Today, on what would have been his 75th birthday - if he had been alive - Ramalingam recounts how he tracked down the top LTTE cadre involved in the planning and execution of the assassination and found the mastermind, Sivarasan, dead from a bullet wound to his head, at a house in the South Bengaluru locality before they could be captured on August 18, 1991 - two days shy of Rajiv's birthday.

Asked if there was a possibility of capturing the assassins alive, he said this was a question he had faced over and over, right from the day the operation was carried out.

"Five of the LTTE militants took cyanide pills and killed themselves before the operation, with the inputs we got suggesting they had AK 47 rifles besides cyanide. The moment they knew the police were there, they opened fire and consumed cyanide. We actually informed the CBI office but they wanted the NSG to reach the spot as the police did not have the required expertise to blast open the door of the house, where they were hiding and carry out the operation," he maintains.

"Initially about 10 to 15 policemen in mufti were deployed around the house but when the news leaked to the media, the deployment was increased to 500. It was raining and we waited for the National Security Group (NSG) to arrive," Ramalingam recalls.

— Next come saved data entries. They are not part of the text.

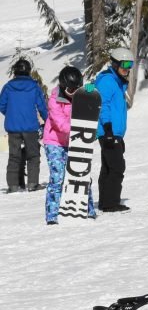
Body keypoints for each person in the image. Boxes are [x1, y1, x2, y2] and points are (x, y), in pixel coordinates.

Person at [42, 66, 95, 224]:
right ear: (63, 87)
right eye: (71, 89)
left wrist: (91, 90)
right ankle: (52, 215)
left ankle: (88, 209)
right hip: (54, 142)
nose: (74, 92)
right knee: (58, 178)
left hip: (74, 141)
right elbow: (60, 124)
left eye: (77, 88)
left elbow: (96, 97)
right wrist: (79, 129)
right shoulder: (54, 99)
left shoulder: (81, 94)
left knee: (82, 174)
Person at [95, 47, 135, 212]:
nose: (127, 68)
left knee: (108, 167)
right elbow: (102, 105)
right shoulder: (108, 81)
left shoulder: (117, 83)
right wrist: (108, 129)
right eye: (124, 64)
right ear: (115, 63)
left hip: (112, 133)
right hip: (108, 132)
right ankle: (111, 203)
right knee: (117, 167)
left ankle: (106, 202)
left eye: (130, 65)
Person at [0, 58, 47, 193]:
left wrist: (11, 114)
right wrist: (47, 120)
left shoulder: (8, 86)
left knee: (14, 156)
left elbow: (2, 105)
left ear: (15, 71)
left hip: (13, 127)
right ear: (28, 71)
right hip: (30, 126)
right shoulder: (34, 86)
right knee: (33, 155)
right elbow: (42, 106)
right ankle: (32, 184)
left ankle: (13, 186)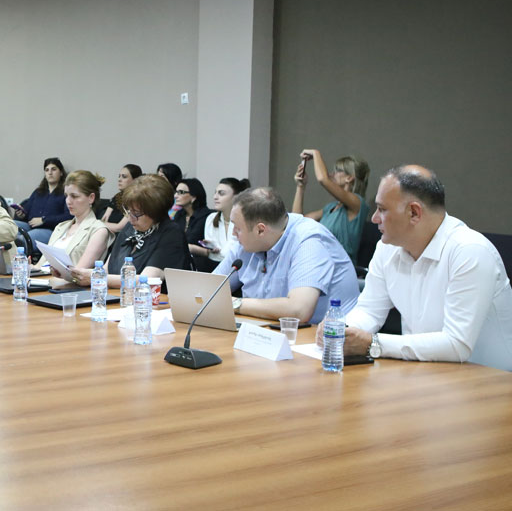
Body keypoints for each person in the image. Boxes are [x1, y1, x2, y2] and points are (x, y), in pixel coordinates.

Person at [319, 166, 512, 371]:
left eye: (382, 209)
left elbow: (457, 344)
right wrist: (342, 330)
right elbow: (369, 311)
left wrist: (373, 344)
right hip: (424, 370)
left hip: (491, 379)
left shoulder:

The operation was planned for 5 am the next morning but then the circumstances forced a standoff on the night of August 18 itself. When the forces entered the house, the militants were found dead, he said, recalling how a slip of paper with an address and a name which was found in the Malavalli forest of Mandya district during a raid, led them to the assassins.

Ramalingam, now leads a retired life and has no qualms about saying that the Konanakunte operation was one of the most important missions of his life. The credit for identifying the hide-out of the assassins and encircling them before the mass suicide goes to the Bengaluru police, he adds. But showing how much time has passed, Ramalingam admits that the last link he had with those turbulent times is gone .

"I had photographs of the operation but I recently disposed them off," says Ramalingam.